Tasks for this exercise ->
1. Please return, word for word, the part of the data visualization text that opens with the words containing "Tools for creating" and closes with "using non-visual means.".
2. Identify each line in the listing that contains the string "median", with case counting, and copy those lines unchanged.

Passage shown ->
----

Data Visualization

Data Visualization is a broad field influenced in different ways by scientists, journalists, designers and many more. Whilst the intentions of those producing data graphics varies, data visualization is seen as increasingly necessary to modern data analysis — where visual approaches are used to explore structure in large, often repurposed datasets and to communicate that structure and associated uncertainty information.

Tools for creating data visualizations vary from low-level programming environments that offer immense flexibility (e.g. Processing) to higher level frameworks aimed to support rapid generation of (re-configurable) graphics (e.g. ggplot2, Vega-Lite).

There is a large literature defining visualization and providing guidelines on good visualization design (a set of primers appears in the reference list). However, effective data graphics typically have the following characteristics:

  1. Represent data dimensions, connections and comparisons that could not be achieved using non-visual means.

  2. Are data rich: present many numbers in a small space.

  3. Reveal patterns at several levels of detail: from broad overview to fine structure.

  4. De-emphasise non-data items and omit redundant information.

Considering these characteristics, take a look at the data graphics below, which present results data from the 2016 US Presidential Election. Use the links to read the full stories (and data analyses) that accompany the graphics.

trump maps

Figure 1: Maps of 2016 US presidential election results. Left - two-colour choropleth in Medium. Right - information-rich data graphic in The Washington Post.

Both maps use 2016 county-level results data, but the The Washington Post graphic graphic encodes many more data items than the Medium post (see table below).

----

Data provided ->
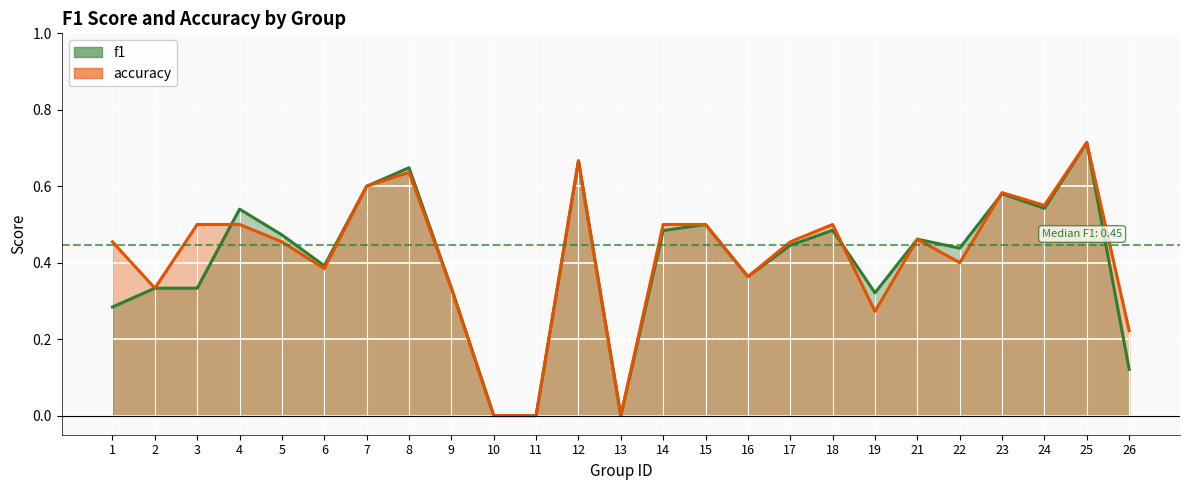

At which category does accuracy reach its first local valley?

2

----

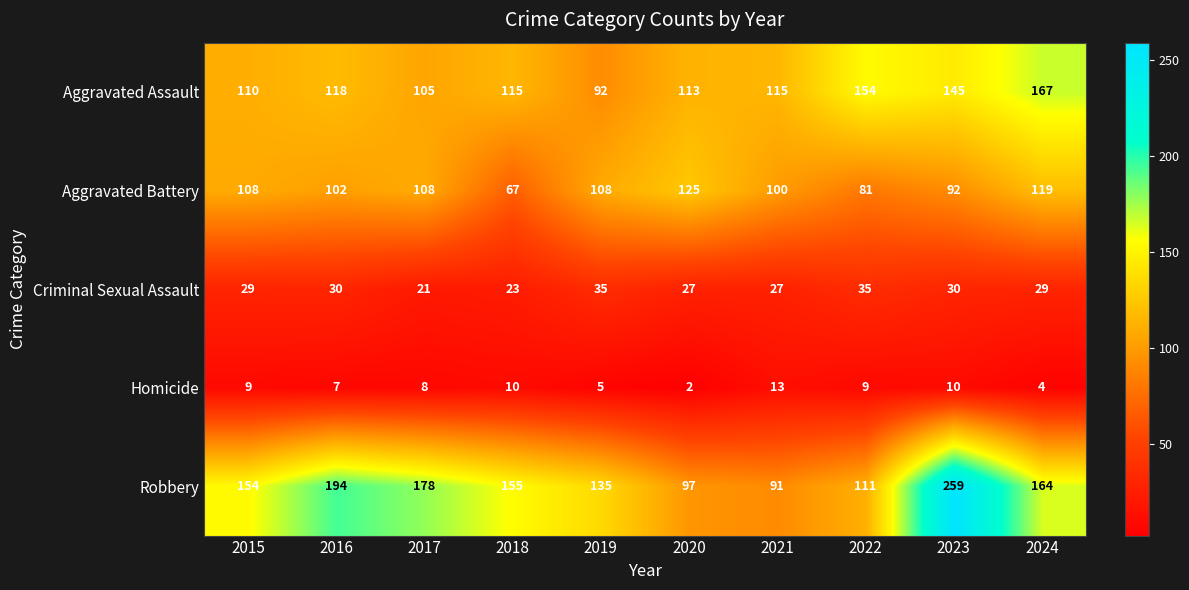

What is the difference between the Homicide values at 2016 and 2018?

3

----

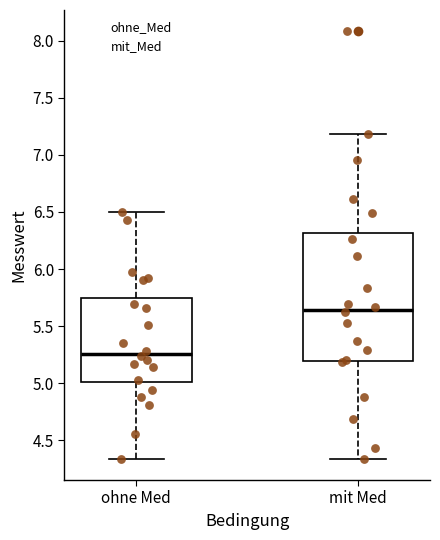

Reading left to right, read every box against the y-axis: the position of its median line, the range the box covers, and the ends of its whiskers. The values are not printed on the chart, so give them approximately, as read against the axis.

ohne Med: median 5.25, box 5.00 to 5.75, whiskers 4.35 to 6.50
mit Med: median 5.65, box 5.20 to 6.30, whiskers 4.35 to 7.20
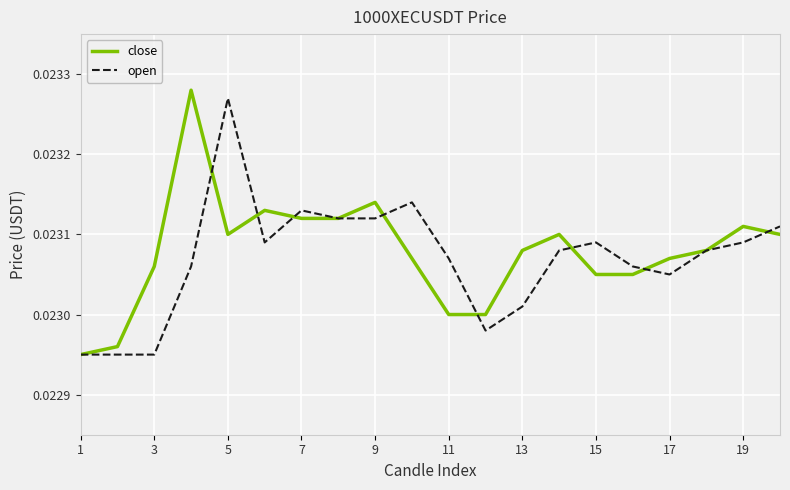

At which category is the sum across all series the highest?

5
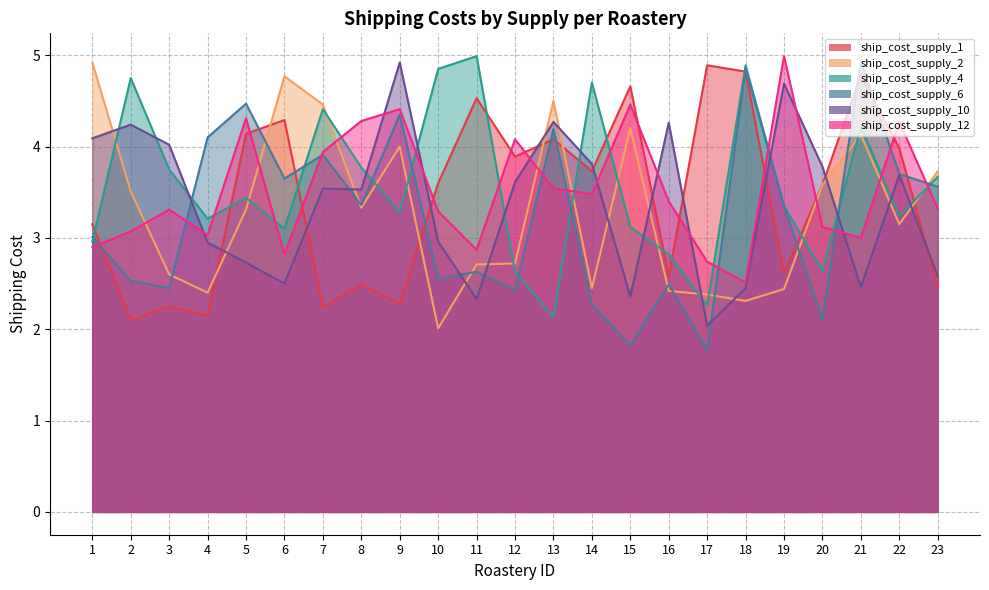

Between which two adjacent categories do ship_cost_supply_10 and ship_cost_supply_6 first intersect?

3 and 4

----

Responses by item number ->
1.
Tools for creating data visualizations vary from low-level programming environments that offer immense flexibility (e.g. Processing) to higher level frameworks aimed to support rapid generation of (re-configurable) graphics (e.g. ggplot2, Vega-Lite).

There is a large literature defining visualization and providing guidelines on good visualization design (a set of primers appears in the reference list). However, effective data graphics typically have the following characteristics:

  1. Represent data dimensions, connections and comparisons that could not be achieved using non-visual means.

2.
Reading left to right, read every box against the y-axis: the position of its median line, the range the box covers, and the ends of its whiskers. The values are not printed on the chart, so give them approximately, as read against the axis.
ohne Med: median 5.25, box 5.00 to 5.75, whiskers 4.35 to 6.50
mit Med: median 5.65, box 5.20 to 6.30, whiskers 4.35 to 7.20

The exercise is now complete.